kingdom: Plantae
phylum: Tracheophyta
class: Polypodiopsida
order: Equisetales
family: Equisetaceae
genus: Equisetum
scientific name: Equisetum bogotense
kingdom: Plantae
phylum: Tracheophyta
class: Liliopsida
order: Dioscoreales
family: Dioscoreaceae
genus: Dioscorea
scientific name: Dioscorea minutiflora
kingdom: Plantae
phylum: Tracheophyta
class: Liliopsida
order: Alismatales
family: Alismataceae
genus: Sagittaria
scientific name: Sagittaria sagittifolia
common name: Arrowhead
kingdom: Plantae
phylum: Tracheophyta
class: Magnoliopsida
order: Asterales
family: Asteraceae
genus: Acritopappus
━━━━━━━━━━
Work to complete:
Copy out everything from the start of the data down to and including the line that contains "genus: Sagittaria", with each line reproduced verbatim.

Exercise result:
kingdom: Plantae
phylum: Tracheophyta
class: Polypodiopsida
order: Equisetales
family: Equisetaceae
genus: Equisetum
scientific name: Equisetum bogotense
kingdom: Plantae
phylum: Tracheophyta
class: Liliopsida
order: Dioscoreales
family: Dioscoreaceae
genus: Dioscorea
scientific name: Dioscorea minutiflora
kingdom: Plantae
phylum: Tracheophyta
class: Liliopsida
order: Alismatales
family: Alismataceae
genus: Sagittaria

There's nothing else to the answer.